Moving Beyond The Deconstructed World

What also struck me as interesting is the way Ken described this progression. Over our lives we create more and more boundaries between things as we further analyze ourselves in relation to the world around us and even within us. For many of us, this is the world we grew up within and learnt of from history. In effect, the world is like a machine, a great clockwork with many separate parts.

Yet this isn’t reality. It is paradoxically everything and yet nothing, all at once. Thus we struggle to make whole again that which we have ripped apart through analysis. This is the synthesis we desire, not only to make sense of the chaotic world around us but also the chaos within us. We seek to be whole again, integrated, rather than something with so many pieces that we feel like we are going to dissipate into nothingness like some ethereal creature.

Opening, Exploring, & Closing from Gamestorming by Dave Gray

And in thinking of this, it struck me how poignant Joseph Campbell’s cyclic Hero’s Journey is and how it relates so closely to what Dave Gray describes in his book Gamestorming. The first “opening” part represents analysis, a breaking down of things, until we enter this middle limbo world of chaos, where we don’t know which way is up because we are swimming in so much information. The final “closing” part represents synthesis, a reforming of our ideas, our world view, and of our very selves, as we re-enter the world once again, albeit a completely new one, having crossed the “bridge”.

Designing Your Life

I think this is what I’ve always found lacking in so many books that I’ve read. Many of them are technically focused on business or design, yet what they are missing is that their techniques can actually enable people to design their own lives. For example, Austin Kleon’s book Show Your Work has a section which talks about “Stock and Flow” which is just another way of describing the flow and emerging structure in your life.

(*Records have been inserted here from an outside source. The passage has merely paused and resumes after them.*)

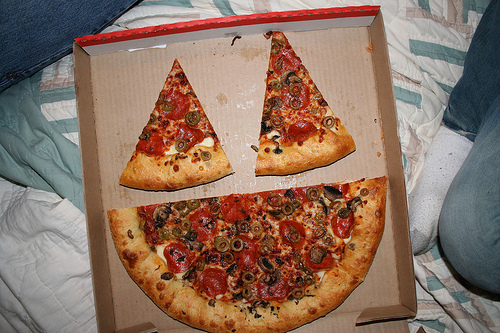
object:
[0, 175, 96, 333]
blanket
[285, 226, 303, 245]
topping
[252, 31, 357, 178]
pizza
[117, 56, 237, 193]
pizza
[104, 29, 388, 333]
face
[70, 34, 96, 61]
corner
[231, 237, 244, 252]
olive slice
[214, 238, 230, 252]
olive slice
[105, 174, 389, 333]
pizza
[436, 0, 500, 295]
jean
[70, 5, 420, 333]
pizza box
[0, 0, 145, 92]
jeans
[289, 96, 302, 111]
olives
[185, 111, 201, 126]
olives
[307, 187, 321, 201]
olives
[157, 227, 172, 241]
toppings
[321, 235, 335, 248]
toppings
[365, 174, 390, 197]
corner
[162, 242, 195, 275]
pepperoni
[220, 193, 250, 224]
pepperoni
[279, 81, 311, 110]
pepperoni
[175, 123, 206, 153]
pepperoni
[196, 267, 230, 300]
pepperoni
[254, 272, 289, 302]
pepperoni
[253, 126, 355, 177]
crust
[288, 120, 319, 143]
pepperoni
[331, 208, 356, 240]
pepperoni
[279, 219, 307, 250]
pepperoni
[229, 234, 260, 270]
pepperoni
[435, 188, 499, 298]
knee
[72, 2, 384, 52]
edge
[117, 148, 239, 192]
crust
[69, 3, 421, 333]
box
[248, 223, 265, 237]
topping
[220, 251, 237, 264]
topping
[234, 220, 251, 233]
topping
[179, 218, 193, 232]
topping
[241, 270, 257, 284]
topping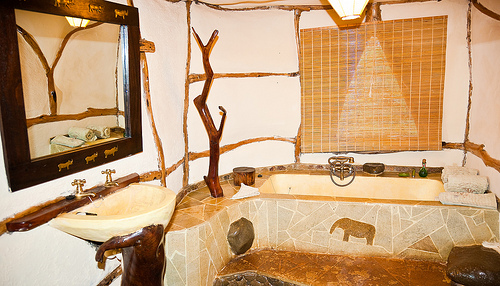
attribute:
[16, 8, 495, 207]
wall — here, white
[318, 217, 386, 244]
elephant — here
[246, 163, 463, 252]
bath tub — here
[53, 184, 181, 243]
sink — here, white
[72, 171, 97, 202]
faucet — gold, here, metallic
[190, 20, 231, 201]
tree branch — brown, decoration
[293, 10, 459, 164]
window covering — brown, wicker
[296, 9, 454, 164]
bamboo — hanging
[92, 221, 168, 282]
wood — here, brown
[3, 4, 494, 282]
picture — here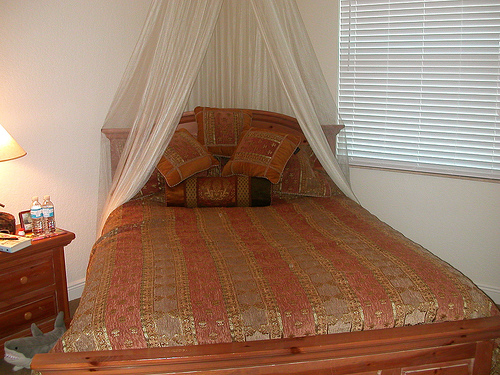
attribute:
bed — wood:
[31, 101, 500, 374]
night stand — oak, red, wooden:
[0, 227, 77, 356]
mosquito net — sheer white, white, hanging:
[93, 0, 361, 239]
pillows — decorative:
[111, 106, 345, 207]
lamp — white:
[2, 130, 28, 233]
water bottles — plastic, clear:
[31, 194, 59, 238]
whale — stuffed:
[4, 310, 67, 371]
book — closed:
[0, 232, 33, 254]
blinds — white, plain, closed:
[336, 0, 500, 183]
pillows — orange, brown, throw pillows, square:
[156, 106, 303, 187]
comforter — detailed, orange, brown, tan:
[48, 191, 500, 353]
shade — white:
[1, 126, 26, 163]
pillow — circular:
[163, 175, 272, 206]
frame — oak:
[102, 117, 345, 195]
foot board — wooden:
[31, 316, 496, 375]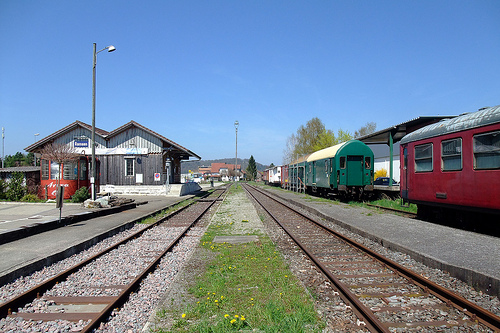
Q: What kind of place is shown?
A: It is a railroad.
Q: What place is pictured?
A: It is a railroad.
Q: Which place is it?
A: It is a railroad.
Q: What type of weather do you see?
A: It is clear.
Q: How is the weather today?
A: It is clear.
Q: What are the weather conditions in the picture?
A: It is clear.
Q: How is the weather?
A: It is clear.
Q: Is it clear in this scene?
A: Yes, it is clear.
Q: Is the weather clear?
A: Yes, it is clear.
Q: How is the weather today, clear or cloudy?
A: It is clear.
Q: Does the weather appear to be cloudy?
A: No, it is clear.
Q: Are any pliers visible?
A: No, there are no pliers.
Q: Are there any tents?
A: No, there are no tents.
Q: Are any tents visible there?
A: No, there are no tents.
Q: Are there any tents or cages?
A: No, there are no tents or cages.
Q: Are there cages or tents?
A: No, there are no tents or cages.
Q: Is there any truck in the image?
A: No, there are no trucks.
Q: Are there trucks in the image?
A: No, there are no trucks.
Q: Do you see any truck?
A: No, there are no trucks.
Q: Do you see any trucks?
A: No, there are no trucks.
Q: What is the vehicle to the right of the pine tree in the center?
A: The vehicle is a train car.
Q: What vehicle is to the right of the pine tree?
A: The vehicle is a train car.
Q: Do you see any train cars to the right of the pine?
A: Yes, there is a train car to the right of the pine.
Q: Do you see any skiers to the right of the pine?
A: No, there is a train car to the right of the pine.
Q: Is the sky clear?
A: Yes, the sky is clear.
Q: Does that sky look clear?
A: Yes, the sky is clear.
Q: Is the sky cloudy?
A: No, the sky is clear.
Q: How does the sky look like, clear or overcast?
A: The sky is clear.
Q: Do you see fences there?
A: No, there are no fences.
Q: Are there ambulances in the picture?
A: No, there are no ambulances.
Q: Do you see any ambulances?
A: No, there are no ambulances.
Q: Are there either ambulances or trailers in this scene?
A: No, there are no ambulances or trailers.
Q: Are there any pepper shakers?
A: No, there are no pepper shakers.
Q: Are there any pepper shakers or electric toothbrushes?
A: No, there are no pepper shakers or electric toothbrushes.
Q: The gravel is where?
A: The gravel is on the railroad.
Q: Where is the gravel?
A: The gravel is on the railroad.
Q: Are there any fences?
A: No, there are no fences.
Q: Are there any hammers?
A: No, there are no hammers.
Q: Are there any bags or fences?
A: No, there are no fences or bags.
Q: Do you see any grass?
A: Yes, there is grass.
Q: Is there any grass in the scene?
A: Yes, there is grass.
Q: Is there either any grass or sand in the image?
A: Yes, there is grass.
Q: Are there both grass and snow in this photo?
A: No, there is grass but no snow.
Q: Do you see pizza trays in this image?
A: No, there are no pizza trays.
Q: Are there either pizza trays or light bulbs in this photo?
A: No, there are no pizza trays or light bulbs.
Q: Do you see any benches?
A: No, there are no benches.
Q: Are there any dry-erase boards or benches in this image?
A: No, there are no benches or dry-erase boards.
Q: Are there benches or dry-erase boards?
A: No, there are no benches or dry-erase boards.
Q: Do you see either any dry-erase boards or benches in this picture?
A: No, there are no benches or dry-erase boards.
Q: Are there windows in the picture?
A: Yes, there are windows.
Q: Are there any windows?
A: Yes, there are windows.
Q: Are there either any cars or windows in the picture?
A: Yes, there are windows.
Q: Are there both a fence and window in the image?
A: No, there are windows but no fences.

Stock and Flow from Show Your Work by Austin Kleon

For many of us, we seek out flow states because that’s when we seem happiest. Yet we are happy not because of the flow state itself but because of what is created from that flow state: structure. In effect, we’re productive and have created something that flows from the creative expression of ourselves, our sense of identity. Thus we have not only created something, a product for example, but in the act of creation we are creating ourselves.

And like Life itself, this structure doesn’t just magically appear overnight but instead slowly emerges via emergence which is how larger complex things arise from simple patterns and interactions. This mirrors with my Connect, Empower, and Inspire mantra of creation whereby Connecting is about seeing patterns in the flow (which is the easy part) and Empowering is seeing the structural relationships between the patterns (which is the hard part) until it all comes together like a map and Inspires you into action (because you finally see the way).

Moving Forward By Letting Go

Now here’s the final icing on the cake. While some might say that an emphasis on analysis has caused the “break down of this world”, I don’t think it is something that should be discarded but rather it should be seen as a stepping stone in our development. In effect, for synthesis to occur, you have to have analysis first. Therefore the deconstruction leads to the reconstruction and the transformation as a whole.

To put it into another perspective, without this ability to deconstruct ourselves, we lack the ability to flexibly adapt and reconstruct ourselves for the changing times. Thus this analysis and synthesis combined together allows us to make the evolutionary leaps we need to continue growing and surviving.

And we do survive. We are not disappearing and we’re not starting over from scratch, losing our identity in the process. Instead we are reshaping and transforming ourselves, our identities, for the times, so that our story can continue. Paradoxically by letting go of what we were, we become more of who we really are.